Beispiel Mohammad Hosseini: Der 19 jährige kam vor drei Jahren aus Afghanistan nach Deutschland. Derzeit ist er im zweiten Lehrjahr zum Metallbauer beim Jugendhilfezentrum Don Bosco Helenenberg (Kreis Trier-Saarburg). „Ich bin so froh, dass ich hier in Deutschland leben und lernen darf“, sagt er. Eine Schule hat er nur knapp drei Jahre besucht. Weil seine Eltern früh gestorben sind, hat er bereits als Neunjähriger geholfen, mit Gelegenheitsarbeiten die Familie über Wasser zu halten. „Da habe ich schon mit Metall gearbeitet. Und das hat mir Spaß gemacht. Aber das Wissen rund um Metalle und wie sie sich bearbeiten lassen, das habe ich erst hier in Deutschland gelernt“, sagt er. Dass er aber auch als Azubi noch die Schulbank drücken muss, hat Mohammad Hosseini erstaunt, und er hat Unterstützung im Deutschunterricht von Anke Wegner gesucht. Warum muss er als Metallbauer eine Religions- oder Sozialkundearbeit zum deutschen Regierungssystem schreiben, hat sich der junge Mann gefragt. Etwas, das viele Migranten wundert, unterscheidet sich das deutsche duale Ausbildungssystem doch grundlegend von den meisten Ausbildungen in der Welt. Hier mehr aufzuklären, das fordern auch Lehrervertreter.

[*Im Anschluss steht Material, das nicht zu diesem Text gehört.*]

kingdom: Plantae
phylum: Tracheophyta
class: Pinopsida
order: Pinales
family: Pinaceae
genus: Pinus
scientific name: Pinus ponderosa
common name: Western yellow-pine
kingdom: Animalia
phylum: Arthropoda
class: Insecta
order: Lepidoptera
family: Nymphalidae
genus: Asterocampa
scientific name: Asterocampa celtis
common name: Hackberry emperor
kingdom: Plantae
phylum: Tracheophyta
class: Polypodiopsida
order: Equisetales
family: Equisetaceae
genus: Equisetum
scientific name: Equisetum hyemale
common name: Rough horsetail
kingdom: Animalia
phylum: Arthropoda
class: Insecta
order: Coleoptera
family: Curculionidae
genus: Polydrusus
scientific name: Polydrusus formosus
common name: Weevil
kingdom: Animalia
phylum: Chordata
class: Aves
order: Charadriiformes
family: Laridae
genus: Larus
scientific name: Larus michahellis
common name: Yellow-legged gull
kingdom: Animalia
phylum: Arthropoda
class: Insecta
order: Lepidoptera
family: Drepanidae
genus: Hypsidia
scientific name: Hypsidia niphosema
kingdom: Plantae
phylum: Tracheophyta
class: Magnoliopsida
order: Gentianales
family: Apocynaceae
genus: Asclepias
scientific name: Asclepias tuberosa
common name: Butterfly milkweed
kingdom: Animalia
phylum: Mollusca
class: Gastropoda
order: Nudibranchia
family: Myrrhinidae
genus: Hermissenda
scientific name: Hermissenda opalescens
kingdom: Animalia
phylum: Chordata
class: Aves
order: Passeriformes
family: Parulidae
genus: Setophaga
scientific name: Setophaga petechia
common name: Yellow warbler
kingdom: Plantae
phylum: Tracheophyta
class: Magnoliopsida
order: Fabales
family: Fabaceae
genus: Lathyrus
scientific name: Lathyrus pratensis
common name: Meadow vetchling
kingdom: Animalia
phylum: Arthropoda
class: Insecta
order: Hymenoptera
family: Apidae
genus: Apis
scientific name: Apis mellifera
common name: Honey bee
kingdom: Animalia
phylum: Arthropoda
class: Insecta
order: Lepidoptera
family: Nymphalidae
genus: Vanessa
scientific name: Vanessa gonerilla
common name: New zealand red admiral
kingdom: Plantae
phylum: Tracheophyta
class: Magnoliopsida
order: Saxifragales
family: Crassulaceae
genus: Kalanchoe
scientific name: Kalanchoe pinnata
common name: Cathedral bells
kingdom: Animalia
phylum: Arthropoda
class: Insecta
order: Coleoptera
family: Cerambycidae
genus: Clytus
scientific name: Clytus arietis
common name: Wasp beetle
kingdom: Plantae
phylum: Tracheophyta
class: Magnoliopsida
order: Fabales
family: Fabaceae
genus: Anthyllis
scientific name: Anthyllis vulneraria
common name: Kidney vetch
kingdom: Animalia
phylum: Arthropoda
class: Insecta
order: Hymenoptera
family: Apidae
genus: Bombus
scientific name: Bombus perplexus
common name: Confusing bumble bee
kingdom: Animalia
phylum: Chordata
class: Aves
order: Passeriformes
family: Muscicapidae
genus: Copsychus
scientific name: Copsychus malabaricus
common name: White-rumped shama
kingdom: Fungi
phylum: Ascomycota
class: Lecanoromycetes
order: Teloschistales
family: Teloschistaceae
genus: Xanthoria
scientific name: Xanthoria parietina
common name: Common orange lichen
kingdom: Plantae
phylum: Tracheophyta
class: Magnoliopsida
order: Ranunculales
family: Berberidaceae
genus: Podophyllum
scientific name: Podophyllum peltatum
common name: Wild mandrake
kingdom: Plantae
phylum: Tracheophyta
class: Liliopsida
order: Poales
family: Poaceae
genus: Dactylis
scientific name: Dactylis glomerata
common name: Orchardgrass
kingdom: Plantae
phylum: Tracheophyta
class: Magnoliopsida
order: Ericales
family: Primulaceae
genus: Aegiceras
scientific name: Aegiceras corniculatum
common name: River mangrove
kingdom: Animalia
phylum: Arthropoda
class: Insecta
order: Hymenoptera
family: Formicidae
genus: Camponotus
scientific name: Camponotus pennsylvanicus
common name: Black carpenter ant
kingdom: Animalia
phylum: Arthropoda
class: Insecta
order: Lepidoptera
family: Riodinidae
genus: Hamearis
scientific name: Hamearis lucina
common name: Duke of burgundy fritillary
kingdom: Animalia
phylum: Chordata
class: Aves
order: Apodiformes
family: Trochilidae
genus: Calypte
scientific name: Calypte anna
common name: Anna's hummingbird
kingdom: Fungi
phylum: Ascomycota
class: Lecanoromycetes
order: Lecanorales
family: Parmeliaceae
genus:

Beispiel: Glaskunstwerkstätten Kaschenbach in Trier: Dass das Unternehmen seinen Praktikanten nicht nach einem Jahr Einstiegsqualifizierung gehen lassen wollte, war für die beiden Chefs und die 35 Mitarbeiter klar. „Wir haben uns gefragt: Was wird jetzt aus ihm?“, sagt Geschäftsführer Oliver Berg. Zwar habe der junge Mann aus Eritrea anfangs typische interkulturelle Probleme gehabt und Kolleginnen nicht als Gesprächspartnerinnen anerkannt. „Doch einige klärende Gespräche haben das geregelt. Beruflich läuft es prima, er arbeitet präzise und kam nicht ein Mal zu spät“, lobt Berg. Dafür sehen er und sein Geschäftspartner auch darüber hinweg, dass ihr Azubi nicht die von der Wirtschaft oft geforderte Mindestqualifikation B1/B2 in deutscher Sprache hat. „Wir sehen trotzdem den Erfolg, und in der Praxis zeigt er uns, was er kann.“

Dass Leseverständnis und schriftlicher Ausdruck selbst bei vielen jungen Muttersprachlern zu wünschen übrig lässt, haben die Berufsschulen und Betriebe schon häufiger formuliert. Deshalb hält Professorin Wegner auch wenig davon, die Migranten allein aufgrund ihrer Deutschkenntnisse zu kategoriesieren und womöglich talentierten Junghandwerkern den Weg dadurch zu verbauen. „Der Bedarf an Deutschkenntnissen ist individuell und themenabhängig“, sagt sie. Folglich komme es darauf an, Brücken zu bauen und Lücken nach Bedarf zu schließen. Erste Schritte dazu sollen eine Verknüpfung des Sprachprogramms mit Einzelcoachings durch Studierende sowie ein engerer Austausch zwischen Betrieben, Kammern und Schulen sein. „Wenn wir die berufliche Orientierung mit der Sprache vernetzen, ist dies der Schlüssel zu den Flüchtlingen, die hier gern arbeiten möchten und die die Betriebe brauchen“, sagt Marcus Kleefisch, Geschäftsführer der Initiative Region Trier und Koordinator des Projekts zur Koordination kommunaler Flüchtlingsaktivitäten in der Region Trier.